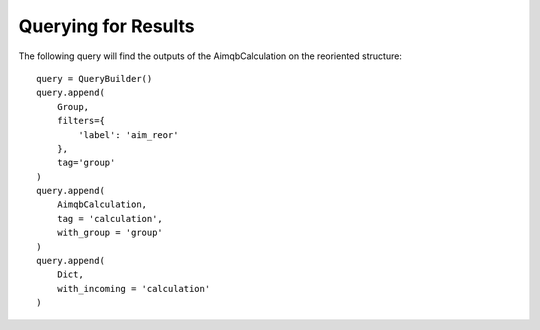 ====================
Querying for Results
====================

The following query will find the outputs of the AimqbCalculation on the reoriented structure::

    query = QueryBuilder()
    query.append(
        Group,
        filters={
            'label': 'aim_reor'
        },
        tag='group'
    )
    query.append(
        AimqbCalculation,
        tag = 'calculation',
        with_group = 'group'
    )
    query.append(
        Dict,
        with_incoming = 'calculation'
    )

==============================

» TASK TO CARRY OUT: All of the data, minus its pictures, should be repeated exactly.

» RESPONSE:
 ====================
Querying for Results
====================

The following query will find the outputs of the AimqbCalculation on the reoriented structure::

    query = QueryBuilder()
    query.append(
        Group,
        filters={
            'label': 'aim_reor'
        },
        tag='group'
    )
    query.append(
        AimqbCalculation,
        tag = 'calculation',
        with_group = 'group'
    )
    query.append(
        Dict,
        with_incoming = 'calculation'
    )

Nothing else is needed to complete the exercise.